What you will do | Copy all lines below exactly as written. Leave pictures out.

Information shown: Begin

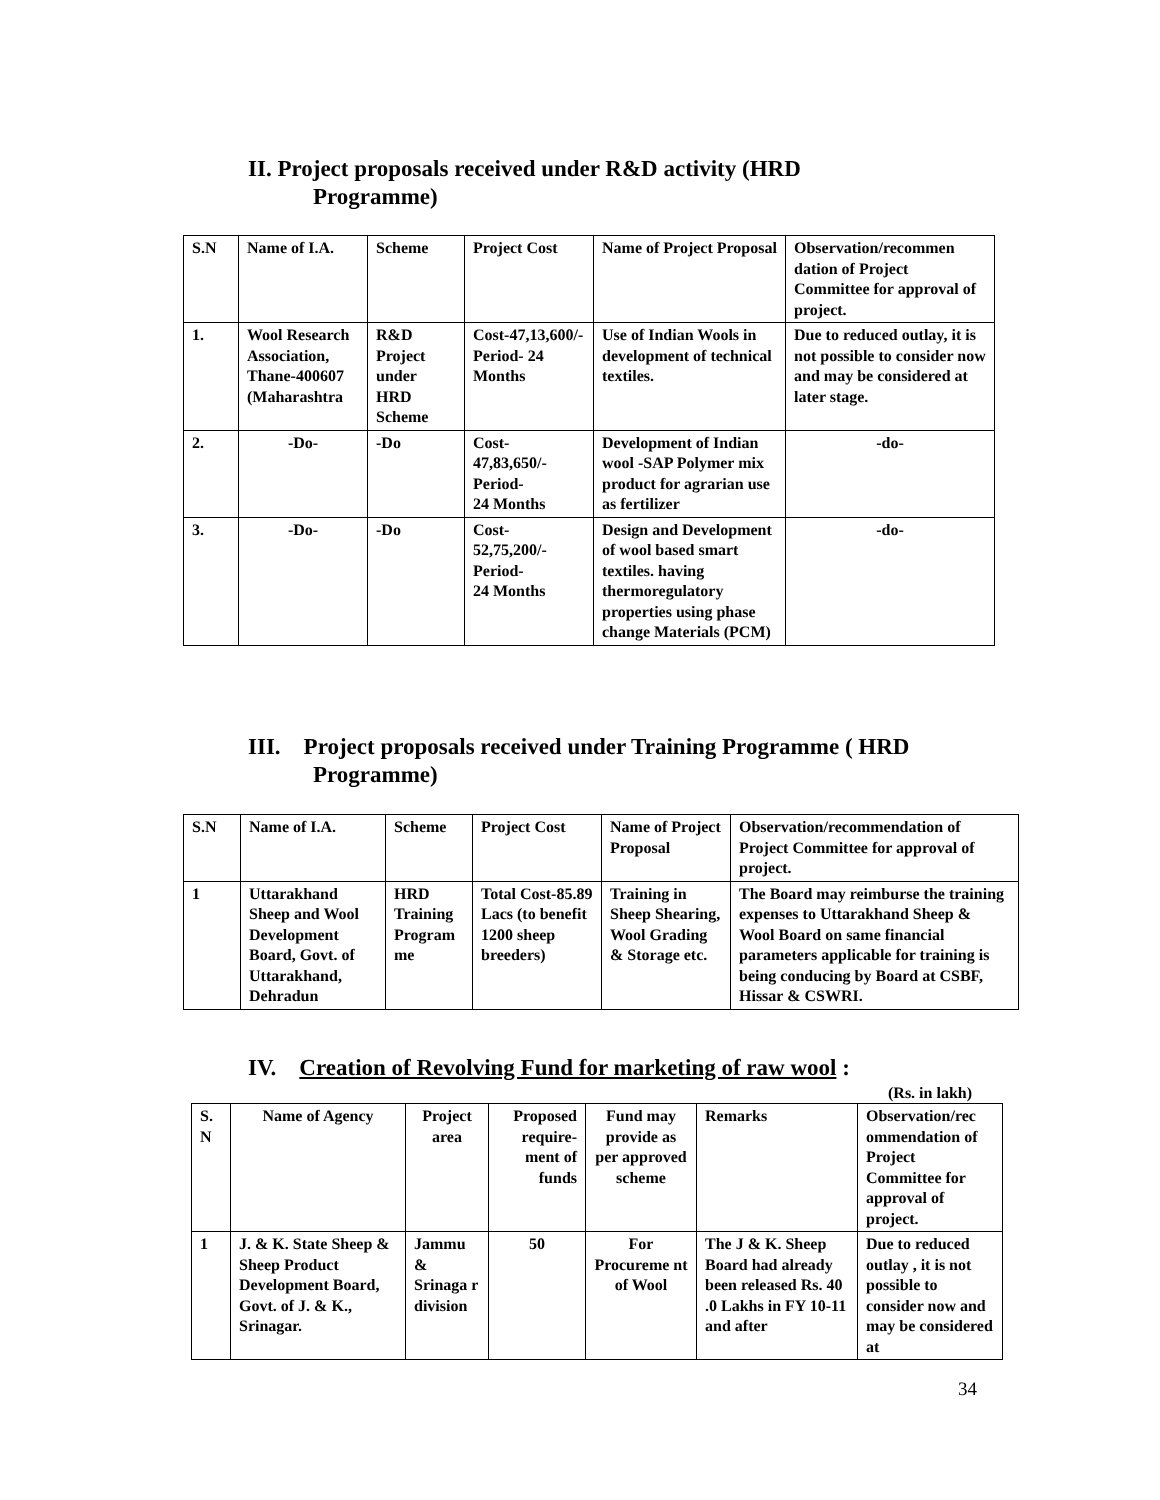II. Project proposals received under R&D activity (HRD
Programme)
| S.N | Name of I.A. | Scheme | Project Cost | Name of Project Proposal | Observation/recommen dation of Project Committee for approval of project. |
| --- | --- | --- | --- | --- | --- |
| 1. | Wool Research Association, Thane-400607 (Maharashtra | R&D Project under HRD Scheme | Cost-47,13,600/- Period- 24 Months | Use of Indian Wools in development of technical textiles. | Due to reduced outlay, it is not possible to consider now and may be considered at later stage. |
| 2. | -Do- | -Do | Cost- 47,83,650/- Period- 24 Months | Development of Indian wool -SAP Polymer mix product for agrarian use as fertilizer | -do- |
| 3. | -Do- | -Do | Cost- 52,75,200/- Period- 24 Months | Design and Development of wool based smart textiles. having thermoregulatory properties using phase change Materials (PCM) | -do- |
III. Project proposals received under Training Programme ( HRD
Programme)
| S.N | Name of I.A. | Scheme | Project Cost | Name of Project Proposal | Observation/recommendation of Project Committee for approval of project. |
| --- | --- | --- | --- | --- | --- |
| 1 | Uttarakhand Sheep and Wool Development Board, Govt. of Uttarakhand, Dehradun | HRD Training Program me | Total Cost-85.89 Lacs (to benefit 1200 sheep breeders) | Training in Sheep Shearing, Wool Grading & Storage etc. | The Board may reimburse the training expenses to Uttarakhand Sheep & Wool Board on same financial parameters applicable for training is being conducing by Board at CSBF, Hissar & CSWRI. |
IV. Creation of Revolving Fund for marketing of raw wool :
(Rs. in lakh)
| S. N | Name of Agency | Project area | Proposed require-ment of funds | Fund may provide as per approved scheme | Remarks | Observation/rec ommendation of Project Committee for approval of project. |
| --- | --- | --- | --- | --- | --- | --- |
| 1 | J. & K. State Sheep & Sheep Product Development Board, Govt. of J. & K., Srinagar. | Jammu & Srinaga r division | 50 | For Procureme nt of Wool | The J & K. Sheep Board had already been released Rs. 40 .0 Lakhs in FY 10-11 and after | Due to reduced outlay , it is not possible to consider now and may be considered at |
34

Information shown: End

The completed task |
II. Project proposals received under R&D activity (HRD
Programme)
| S.N | Name of I.A. | Scheme | Project Cost | Name of Project Proposal | Observation/recommen dation of Project Committee for approval of project. |
| --- | --- | --- | --- | --- | --- |
| 1. | Wool Research Association, Thane-400607 (Maharashtra | R&D Project under HRD Scheme | Cost-47,13,600/- Period- 24 Months | Use of Indian Wools in development of technical textiles. | Due to reduced outlay, it is not possible to consider now and may be considered at later stage. |
| 2. | -Do- | -Do | Cost- 47,83,650/- Period- 24 Months | Development of Indian wool -SAP Polymer mix product for agrarian use as fertilizer | -do- |
| 3. | -Do- | -Do | Cost- 52,75,200/- Period- 24 Months | Design and Development of wool based smart textiles. having thermoregulatory properties using phase change Materials (PCM) | -do- |
III. Project proposals received under Training Programme ( HRD
Programme)
| S.N | Name of I.A. | Scheme | Project Cost | Name of Project Proposal | Observation/recommendation of Project Committee for approval of project. |
| --- | --- | --- | --- | --- | --- |
| 1 | Uttarakhand Sheep and Wool Development Board, Govt. of Uttarakhand, Dehradun | HRD Training Program me | Total Cost-85.89 Lacs (to benefit 1200 sheep breeders) | Training in Sheep Shearing, Wool Grading & Storage etc. | The Board may reimburse the training expenses to Uttarakhand Sheep & Wool Board on same financial parameters applicable for training is being conducing by Board at CSBF, Hissar & CSWRI. |
IV. Creation of Revolving Fund for marketing of raw wool :
(Rs. in lakh)
| S. N | Name of Agency | Project area | Proposed require-ment of funds | Fund may provide as per approved scheme | Remarks | Observation/rec ommendation of Project Committee for approval of project. |
| --- | --- | --- | --- | --- | --- | --- |
| 1 | J. & K. State Sheep & Sheep Product Development Board, Govt. of J. & K., Srinagar. | Jammu & Srinaga r division | 50 | For Procureme nt of Wool | The J & K. Sheep Board had already been released Rs. 40 .0 Lakhs in FY 10-11 and after | Due to reduced outlay , it is not possible to consider now and may be considered at |
34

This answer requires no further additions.